(Data section):
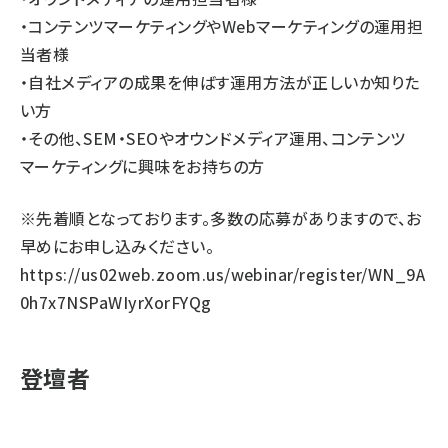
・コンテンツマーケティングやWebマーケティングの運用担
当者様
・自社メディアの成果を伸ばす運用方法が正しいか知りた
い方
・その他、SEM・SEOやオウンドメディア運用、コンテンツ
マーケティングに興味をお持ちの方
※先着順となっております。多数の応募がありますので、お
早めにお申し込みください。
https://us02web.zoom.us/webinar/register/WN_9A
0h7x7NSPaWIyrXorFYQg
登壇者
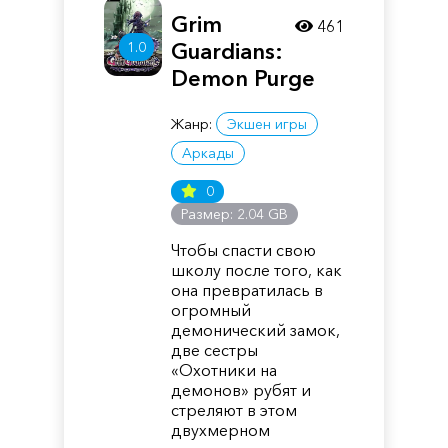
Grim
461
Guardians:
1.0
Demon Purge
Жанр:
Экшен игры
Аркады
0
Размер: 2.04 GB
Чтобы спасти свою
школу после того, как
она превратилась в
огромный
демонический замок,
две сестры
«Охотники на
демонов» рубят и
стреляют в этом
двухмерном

(Exercise requirements):
Print the material word for word; images are to be left out.

(Task solution):
・コンテンツマーケティングやWebマーケティングの運用担
当者様
・自社メディアの成果を伸ばす運用方法が正しいか知りた
い方
・その他、SEM・SEOやオウンドメディア運用、コンテンツ
マーケティングに興味をお持ちの方
※先着順となっております。多数の応募がありますので、お
早めにお申し込みください。
https://us02web.zoom.us/webinar/register/WN_9A
0h7x7NSPaWIyrXorFYQg
登壇者
Grim
461
Guardians:
1.0
Demon Purge
Жанр:
Экшен игры
Аркады
0
Размер: 2.04 GB
Чтобы спасти свою
школу после того, как
она превратилась в
огромный
демонический замок,
две сестры
«Охотники на
демонов» рубят и
стреляют в этом
двухмерном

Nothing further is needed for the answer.